Thailand Activates First Site in Global Phase 3 Clinical Study of Zoliflodacin as a New Gonorrhoea Treatment

26 Mar 2021

The Global Antibiotic Research and Development Partnership (GARDP), a not-for-profit developing new treatments for drug resistant infections, and Entasis Therapeutics (NASDAQ: ETTX), a clinical-stage biopharmaceutical company focused on the discovery and development of novel antibacterial products, announced today the activation of the first site in Thailand as part of a global phase 3 clinical study of zoliflodacin for the treatment of gonorrhoea.

As a novel, first-in-class oral treatment, zoliflodacin is active against resistant clinical strains of gonorrhoea and has the potential for significant benefits compared to the current standard of care of intramuscular injections. GARDP is partnering with Entasis Therapeutics to complete late-stage development, with GARDP fully funding and sponsoring the global phase 3 clinical study.

“The activation of the study in Thailand, a pivotal country in our global study of zoliflodacin, is an important milestone in our efforts to make available a new public health focussed treatment for gonorrhoea,” said Seamus O’Brien, Research and Development Director of GARDP. “The multicountry nature of the study reflects our commitment to ensuring this drug is available to those priority populations who need it.”

Three sites, all in Bangkok, are taking part in the Thai study – the Silom Community Clinic, the Institute of HIV Research and Innovation Foundation (IHRI), and the Bangrak STIs Center.

“A Neisseria gonorrhoeae infection is particularly insidious as it often lacks symptoms. However, if left untreated, gonorrhea can have serious and permanent consequences, including infertility, ectopic pregnancies, and an increased risk for acquiring HIV,” said Dr Joseph Woodring, Principal Investigator for the trial based at Bangkok’s Silom Community Clinic and Senior Medical Officer for the Centers for Disease Control and Prevention.

“This trial is an opportunity to address this public health challenge that particularly affects at-risk groups that our clinic serves – namely, men who have sex with men and transgender women.

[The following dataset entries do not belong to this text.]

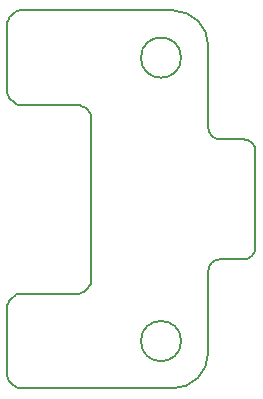
<source format=gbr>
%TF.GenerationSoftware,KiCad,Pcbnew,(6.99.0-2504-g6a9c6e8599)*%
%TF.CreationDate,2023-09-08T01:08:47-07:00*%
%TF.ProjectId,EZO_Qwiic,455a4f5f-5177-4696-9963-2e6b69636164,rev?*%
%TF.SameCoordinates,Original*%
%TF.FileFunction,Profile,NP*%
%FSLAX46Y46*%
G04 Gerber Fmt 4.6, Leading zero omitted, Abs format (unit mm)*
G04 Created by KiCad (PCBNEW (6.99.0-2504-g6a9c6e8599)) date 2023-09-08 01:08:47*
%MOMM*%
%LPD*%
G01*
G04 APERTURE LIST*
%TA.AperFunction,Profile*%
%ADD10C,0.200000*%
%TD*%
%ADD11C,0.200000*%
G04 APERTURE END LIST*
D10*
X160517403Y-95820000D02*
G75*
G03*
X160517403Y-95820000I-1700000J0D01*
G01*
X160517403Y-71820000D02*
G75*
G03*
X160517403Y-71820000I-1700000J0D01*
G01*
X166817403Y-87900000D02*
X166817403Y-79740000D01*
X165817403Y-88900000D02*
G75*
G03*
X166817403Y-87900000I1J999999D01*
G01*
X163817403Y-88900000D02*
X165817403Y-88900000D01*
X163817403Y-88900000D02*
G75*
G03*
X162817403Y-89900000I1J-1000001D01*
G01*
X162817403Y-96820000D02*
X162817403Y-89900000D01*
X159817403Y-99820000D02*
G75*
G03*
X162817403Y-96820000I2J2999998D01*
G01*
X146817404Y-99820000D02*
X159817403Y-99820000D01*
D11*
X145847837Y-98964528D02*
X145817404Y-98820000D01*
X145957314Y-99172705D02*
X145859883Y-98994877D01*
X145847837Y-98964528D01*
X146419512Y-99649001D02*
X146257623Y-99518015D01*
X146107931Y-99367017D01*
X145979607Y-99205454D01*
X145957314Y-99172705D01*
X146695837Y-99797607D02*
X146510327Y-99709015D01*
X146419512Y-99649001D01*
X146817404Y-99820000D02*
X146695837Y-99797607D01*
D10*
X145817404Y-92805000D02*
X145817404Y-98820000D01*
D11*
X146672876Y-91835433D02*
X146817404Y-91805000D01*
X146464699Y-91944910D02*
X146642526Y-91847479D01*
X146672876Y-91835433D01*
X145988403Y-92407109D02*
X146119388Y-92245220D01*
X146270386Y-92095528D01*
X146431949Y-91967203D01*
X146464699Y-91944910D01*
X145839797Y-92683433D02*
X145928388Y-92497923D01*
X145988403Y-92407109D01*
X145817404Y-92805000D02*
X145839797Y-92683433D01*
D10*
X151897403Y-91805000D02*
X146817404Y-91805000D01*
D11*
X152866970Y-90949527D02*
X152897403Y-90805000D01*
X152757493Y-91157705D02*
X152854923Y-90979876D01*
X152866970Y-90949527D01*
X152295295Y-91634001D02*
X152457183Y-91503015D01*
X152606875Y-91352017D01*
X152735199Y-91190454D01*
X152757493Y-91157705D01*
X152018970Y-91782607D02*
X152204479Y-91694015D01*
X152295295Y-91634001D01*
X151897403Y-91805000D02*
X152018970Y-91782607D01*
D10*
X152897403Y-76835000D02*
X152897403Y-90805000D01*
D11*
X152041931Y-75865433D02*
X151897403Y-75835000D01*
X152250108Y-75974910D02*
X152072280Y-75877479D01*
X152041931Y-75865433D01*
X152726404Y-76437109D02*
X152595418Y-76275220D01*
X152444420Y-76125528D01*
X152282857Y-75997203D01*
X152250108Y-75974910D01*
X152875010Y-76713433D02*
X152786418Y-76527923D01*
X152726404Y-76437109D01*
X152897403Y-76835000D02*
X152875010Y-76713433D01*
D10*
X146817404Y-75835000D02*
X151897403Y-75835000D01*
D11*
X145847837Y-74979527D02*
X145817404Y-74835000D01*
X145957314Y-75187705D02*
X145859883Y-75009876D01*
X145847837Y-74979527D01*
X146419512Y-75664001D02*
X146257623Y-75533015D01*
X146107931Y-75382017D01*
X145979607Y-75220454D01*
X145957314Y-75187705D01*
X146695837Y-75812607D02*
X146510327Y-75724015D01*
X146419512Y-75664001D01*
X146817404Y-75835000D02*
X146695837Y-75812607D01*
D10*
X145817404Y-68820000D02*
X145817404Y-74835000D01*
D11*
X146672876Y-67850433D02*
X146817404Y-67820000D01*
X146464699Y-67959910D02*
X146642526Y-67862479D01*
X146672876Y-67850433D01*
X145988403Y-68422109D02*
X146119388Y-68260220D01*
X146270386Y-68110528D01*
X146431949Y-67982203D01*
X146464699Y-67959910D01*
X145839797Y-68698433D02*
X145928388Y-68512923D01*
X145988403Y-68422109D01*
X145817404Y-68820000D02*
X145839797Y-68698433D01*
D10*
X159817403Y-67820000D02*
X146817404Y-67820000D01*
X162817403Y-70820000D02*
G75*
G03*
X159817403Y-67820000I-2999998J2D01*
G01*
X162817403Y-77740000D02*
X162817403Y-70820000D01*
X162817403Y-77740000D02*
G75*
G03*
X163817403Y-78740000I1000001J1D01*
G01*
X165817403Y-78740000D02*
X163817403Y-78740000D01*
X166817403Y-79740000D02*
G75*
G03*
X165817403Y-78740000I-999999J1D01*
G01*
M02*

</source>
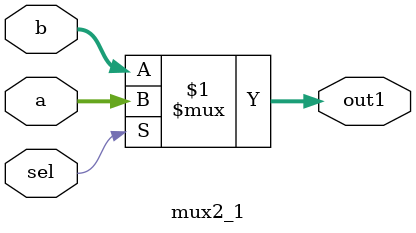
<source format=v>
`timescale 1ns / 1ps


module mux2_1(out1, a, b, sel) ; 
parameter WIDTH = 32; 
output [WIDTH-1:0] out1; 
input [WIDTH-1:0] a; 
input [WIDTH-1:0] b; 
input sel; 
assign out1 = (sel)?a:b; 
endmodule

</source>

This trial also recognizes the strong health research infrastructure role that Thailand can play in developing urgently needed treatments,” said Dr Woodring.

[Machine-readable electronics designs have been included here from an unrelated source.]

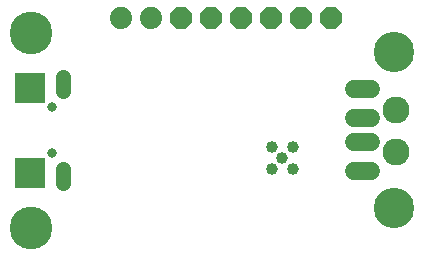
<source format=gbr>
G04 EAGLE Gerber RS-274X export*
G75*
%MOMM*%
%FSLAX34Y34*%
%LPD*%
%INSoldermask Bottom*%
%IPPOS*%
%AMOC8*
5,1,8,0,0,1.08239X$1,22.5*%
G01*
%ADD10C,1.009600*%
%ADD11C,3.617600*%
%ADD12C,2.286000*%
%ADD13C,1.559600*%
%ADD14C,3.417600*%
%ADD15P,2.034460X8X112.500000*%
%ADD16C,0.801600*%
%ADD17R,2.601600X2.601600*%
%ADD18C,1.309600*%
%ADD19C,1.879600*%


D10*
X237630Y84280D03*
X246630Y75280D03*
X228630Y75280D03*
X228630Y93280D03*
X246630Y93280D03*
D11*
X25400Y190500D03*
X25400Y25400D03*
D12*
X334010Y124680D03*
X334010Y89680D03*
D13*
X312930Y97950D02*
X298350Y97950D01*
X298350Y117950D02*
X312930Y117950D01*
X312930Y72950D02*
X298350Y72950D01*
X298350Y142950D02*
X312930Y142950D01*
D14*
X332740Y42250D03*
X332740Y173650D03*
D15*
X152400Y203200D03*
X177800Y203200D03*
X203200Y203200D03*
X228600Y203200D03*
X254000Y203200D03*
X279400Y203200D03*
D16*
X43180Y127450D03*
X43180Y88450D03*
D17*
X24180Y71950D03*
X24180Y143950D03*
D18*
X52180Y140950D02*
X52180Y153030D01*
X52180Y74950D02*
X52180Y62870D01*
D19*
X101600Y203200D03*
X127000Y203200D03*
M02*

</source>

Dr Rossaphorn Kittiyaowamarn, Principal Investigator for Thailand’s Ministry of Public Health sites, said: “Thailand is an emerging leader for clinical trials thanks to national policies supporting research activities, its universal healthcare system, highly skilled research workforce and access to world-class medical equipment and facilities. Data shows a high prevalence of gonorrhoea in Thailand, and this study is an important opportunity to test safety and effectiveness of a new antibiotic, zoliflodacin, for an infection that has progressively developed resistance to available treatments.”

The clinical study is expected to enrol approximately 1000 adults with urogenital gonorrhoea from sites in the United States, Netherlands, South Africa and Thailand. Patients included in the trial will be randomized to receive either zoliflodacin or a combination of ceftriaxone and azithromycin and will be assessed one week later for persistence of the infection.

Gonorrhoea is the most common bacterial STI in Thailand, affecting both men and women, particularly between 15 and 24 years old. In Thailand and globally the infection rate of gonorrhoea is increasing, with 87 million new cases estimated each year worldwide. Gonorrhoea is caused by the bacterium Neisseria gonorrhoeae, which has progressively developed resistance to globally recommended treatments and has been identified by the World Health Organization as among a family of ‘priority pathogens’ posing the greatest threat to global health.

Learn more about GARDP’s STI Programme here >


The Global Antibiotic Research and Development Partnership (GARDP) is a Swiss not-for-profit organization developing new treatments for drug-resistant infections that pose the greatest threat to health. GARDP was created by the World Health Organization (WHO) and the Drugs for Neglected Diseases initiative (DNDi) in 2016 to ensure that everyone who needs antibiotics receives effective and affordable treatment. We aim to develop five new treatments by 2025 to fight drug-resistant infections. GARDP is funded by the governments of Germany, Japan, Luxembourg, Monaco, Netherlands, South Africa, Switzerland, United Kingdom, as well as Médecins Sans Frontières and private foundations. GARDP is registered under the legal name GARDP Foundation.